(Activity): The data must be given again in full, with no line altered.

[Data records]
--------------------------------------------------

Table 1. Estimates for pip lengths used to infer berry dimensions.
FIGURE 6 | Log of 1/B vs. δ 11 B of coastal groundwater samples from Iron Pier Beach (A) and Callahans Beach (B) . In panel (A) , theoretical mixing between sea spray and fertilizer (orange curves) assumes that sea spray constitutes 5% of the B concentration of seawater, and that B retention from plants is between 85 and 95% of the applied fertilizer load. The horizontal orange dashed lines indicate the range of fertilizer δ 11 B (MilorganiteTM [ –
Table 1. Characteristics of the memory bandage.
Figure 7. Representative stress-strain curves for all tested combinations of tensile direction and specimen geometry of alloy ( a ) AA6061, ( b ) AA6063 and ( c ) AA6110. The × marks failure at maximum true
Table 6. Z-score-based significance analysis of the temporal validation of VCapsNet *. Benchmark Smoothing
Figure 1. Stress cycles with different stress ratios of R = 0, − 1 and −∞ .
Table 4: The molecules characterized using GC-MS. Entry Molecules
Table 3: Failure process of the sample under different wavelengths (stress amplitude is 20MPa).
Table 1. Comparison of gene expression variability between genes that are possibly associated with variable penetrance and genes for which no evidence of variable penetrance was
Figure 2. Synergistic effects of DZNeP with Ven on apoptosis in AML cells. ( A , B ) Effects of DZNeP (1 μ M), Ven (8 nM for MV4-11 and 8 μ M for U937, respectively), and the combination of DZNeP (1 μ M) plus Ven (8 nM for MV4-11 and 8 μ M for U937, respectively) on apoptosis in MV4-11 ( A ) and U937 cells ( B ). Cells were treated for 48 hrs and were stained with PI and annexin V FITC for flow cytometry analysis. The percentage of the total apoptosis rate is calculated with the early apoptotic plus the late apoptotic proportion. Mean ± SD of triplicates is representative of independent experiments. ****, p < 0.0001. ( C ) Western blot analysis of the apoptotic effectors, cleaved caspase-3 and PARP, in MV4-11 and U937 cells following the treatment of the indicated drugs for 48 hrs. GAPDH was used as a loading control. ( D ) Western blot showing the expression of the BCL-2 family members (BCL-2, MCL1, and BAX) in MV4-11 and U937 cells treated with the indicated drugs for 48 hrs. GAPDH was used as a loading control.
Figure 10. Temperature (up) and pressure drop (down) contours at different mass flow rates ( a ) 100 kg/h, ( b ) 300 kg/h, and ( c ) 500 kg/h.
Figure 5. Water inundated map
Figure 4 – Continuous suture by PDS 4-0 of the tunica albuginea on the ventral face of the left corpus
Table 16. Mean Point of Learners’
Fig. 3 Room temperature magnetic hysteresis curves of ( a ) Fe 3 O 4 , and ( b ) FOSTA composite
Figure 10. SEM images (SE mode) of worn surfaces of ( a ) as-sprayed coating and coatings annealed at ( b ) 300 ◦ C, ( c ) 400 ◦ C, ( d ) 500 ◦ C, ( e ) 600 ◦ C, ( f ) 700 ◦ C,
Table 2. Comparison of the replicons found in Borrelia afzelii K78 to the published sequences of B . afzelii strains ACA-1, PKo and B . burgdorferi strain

--------------------------------------------------

(Reply):
Table 1. Estimates for pip lengths used to infer berry dimensions.
FIGURE 6 | Log of 1/B vs. δ 11 B of coastal groundwater samples from Iron Pier Beach (A) and Callahans Beach (B) . In panel (A) , theoretical mixing between sea spray and fertilizer (orange curves) assumes that sea spray constitutes 5% of the B concentration of seawater, and that B retention from plants is between 85 and 95% of the applied fertilizer load. The horizontal orange dashed lines indicate the range of fertilizer δ 11 B (MilorganiteTM [ –
Table 1. Characteristics of the memory bandage.
Figure 7. Representative stress-strain curves for all tested combinations of tensile direction and specimen geometry of alloy ( a ) AA6061, ( b ) AA6063 and ( c ) AA6110. The × marks failure at maximum true
Table 6. Z-score-based significance analysis of the temporal validation of VCapsNet *. Benchmark Smoothing
Figure 1. Stress cycles with different stress ratios of R = 0, − 1 and −∞ .
Table 4: The molecules characterized using GC-MS. Entry Molecules
Table 3: Failure process of the sample under different wavelengths (stress amplitude is 20MPa).
Table 1. Comparison of gene expression variability between genes that are possibly associated with variable penetrance and genes for which no evidence of variable penetrance was
Figure 2. Synergistic effects of DZNeP with Ven on apoptosis in AML cells. ( A , B ) Effects of DZNeP (1 μ M), Ven (8 nM for MV4-11 and 8 μ M for U937, respectively), and the combination of DZNeP (1 μ M) plus Ven (8 nM for MV4-11 and 8 μ M for U937, respectively) on apoptosis in MV4-11 ( A ) and U937 cells ( B ). Cells were treated for 48 hrs and were stained with PI and annexin V FITC for flow cytometry analysis. The percentage of the total apoptosis rate is calculated with the early apoptotic plus the late apoptotic proportion. Mean ± SD of triplicates is representative of independent experiments. ****, p < 0.0001. ( C ) Western blot analysis of the apoptotic effectors, cleaved caspase-3 and PARP, in MV4-11 and U937 cells following the treatment of the indicated drugs for 48 hrs. GAPDH was used as a loading control. ( D ) Western blot showing the expression of the BCL-2 family members (BCL-2, MCL1, and BAX) in MV4-11 and U937 cells treated with the indicated drugs for 48 hrs. GAPDH was used as a loading control.
Figure 10. Temperature (up) and pressure drop (down) contours at different mass flow rates ( a ) 100 kg/h, ( b ) 300 kg/h, and ( c ) 500 kg/h.
Figure 5. Water inundated map
Figure 4 – Continuous suture by PDS 4-0 of the tunica albuginea on the ventral face of the left corpus
Table 16. Mean Point of Learners’
Fig. 3 Room temperature magnetic hysteresis curves of ( a ) Fe 3 O 4 , and ( b ) FOSTA composite
Figure 10. SEM images (SE mode) of worn surfaces of ( a ) as-sprayed coating and coatings annealed at ( b ) 300 ◦ C, ( c ) 400 ◦ C, ( d ) 500 ◦ C, ( e ) 600 ◦ C, ( f ) 700 ◦ C,
Table 2. Comparison of the replicons found in Borrelia afzelii K78 to the published sequences of B . afzelii strains ACA-1, PKo and B . burgdorferi strain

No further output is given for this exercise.